Nothing but the lines from the one containing "your API credentials." through the one containing "inside the folder.", both included, should be given again, each exactly as written below.

======== RECORDED INFORMATION ========

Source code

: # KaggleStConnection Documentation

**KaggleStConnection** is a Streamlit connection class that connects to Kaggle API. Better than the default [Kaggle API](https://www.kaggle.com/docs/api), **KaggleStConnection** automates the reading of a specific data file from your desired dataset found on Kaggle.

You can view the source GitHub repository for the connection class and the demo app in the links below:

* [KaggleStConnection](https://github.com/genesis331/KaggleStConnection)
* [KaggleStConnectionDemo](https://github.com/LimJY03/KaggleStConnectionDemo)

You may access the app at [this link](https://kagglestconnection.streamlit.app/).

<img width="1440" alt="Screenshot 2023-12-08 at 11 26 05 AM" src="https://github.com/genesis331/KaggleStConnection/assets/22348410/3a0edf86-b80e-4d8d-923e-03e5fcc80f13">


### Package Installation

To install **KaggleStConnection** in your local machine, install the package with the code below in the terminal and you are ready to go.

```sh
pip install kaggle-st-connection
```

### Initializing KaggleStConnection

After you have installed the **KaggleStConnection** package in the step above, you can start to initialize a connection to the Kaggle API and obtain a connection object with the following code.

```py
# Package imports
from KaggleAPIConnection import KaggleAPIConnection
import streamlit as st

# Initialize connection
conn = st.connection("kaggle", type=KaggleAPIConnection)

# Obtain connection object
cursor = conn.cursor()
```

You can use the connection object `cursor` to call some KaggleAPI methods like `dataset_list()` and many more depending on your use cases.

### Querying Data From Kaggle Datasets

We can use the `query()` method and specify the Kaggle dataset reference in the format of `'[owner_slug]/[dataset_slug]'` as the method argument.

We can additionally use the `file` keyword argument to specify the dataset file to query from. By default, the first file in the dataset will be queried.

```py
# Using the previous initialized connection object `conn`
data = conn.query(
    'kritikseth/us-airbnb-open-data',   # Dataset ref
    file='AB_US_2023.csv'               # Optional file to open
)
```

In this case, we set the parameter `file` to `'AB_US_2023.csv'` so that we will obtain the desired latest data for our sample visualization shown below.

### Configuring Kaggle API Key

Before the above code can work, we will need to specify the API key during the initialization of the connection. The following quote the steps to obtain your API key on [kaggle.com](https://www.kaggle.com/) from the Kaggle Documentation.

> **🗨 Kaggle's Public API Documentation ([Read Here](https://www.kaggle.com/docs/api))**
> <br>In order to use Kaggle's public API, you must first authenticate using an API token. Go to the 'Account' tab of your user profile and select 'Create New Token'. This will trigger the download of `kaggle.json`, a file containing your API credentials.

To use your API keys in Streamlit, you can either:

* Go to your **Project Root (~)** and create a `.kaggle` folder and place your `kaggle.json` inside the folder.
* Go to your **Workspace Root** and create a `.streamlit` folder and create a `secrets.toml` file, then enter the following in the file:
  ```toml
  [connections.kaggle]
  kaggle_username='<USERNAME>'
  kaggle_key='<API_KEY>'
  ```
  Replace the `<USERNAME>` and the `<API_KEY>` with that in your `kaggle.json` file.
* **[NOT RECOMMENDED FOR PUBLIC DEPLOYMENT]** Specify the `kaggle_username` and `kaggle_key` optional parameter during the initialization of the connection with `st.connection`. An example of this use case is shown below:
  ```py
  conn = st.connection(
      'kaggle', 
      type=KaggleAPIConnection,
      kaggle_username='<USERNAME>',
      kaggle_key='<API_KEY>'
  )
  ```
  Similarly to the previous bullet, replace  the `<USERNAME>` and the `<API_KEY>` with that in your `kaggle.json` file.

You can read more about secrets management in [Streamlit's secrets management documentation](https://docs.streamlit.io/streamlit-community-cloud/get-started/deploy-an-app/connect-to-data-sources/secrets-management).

========

-- REPLY TO THE EXERCISE --
> <br>In order to use Kaggle's public API, you must first authenticate using an API token. Go to the 'Account' tab of your user profile and select 'Create New Token'. This will trigger the download of `kaggle.json`, a file containing your API credentials.

To use your API keys in Streamlit, you can either:

* Go to your **Project Root (~)** and create a `.kaggle` folder and place your `kaggle.json` inside the folder.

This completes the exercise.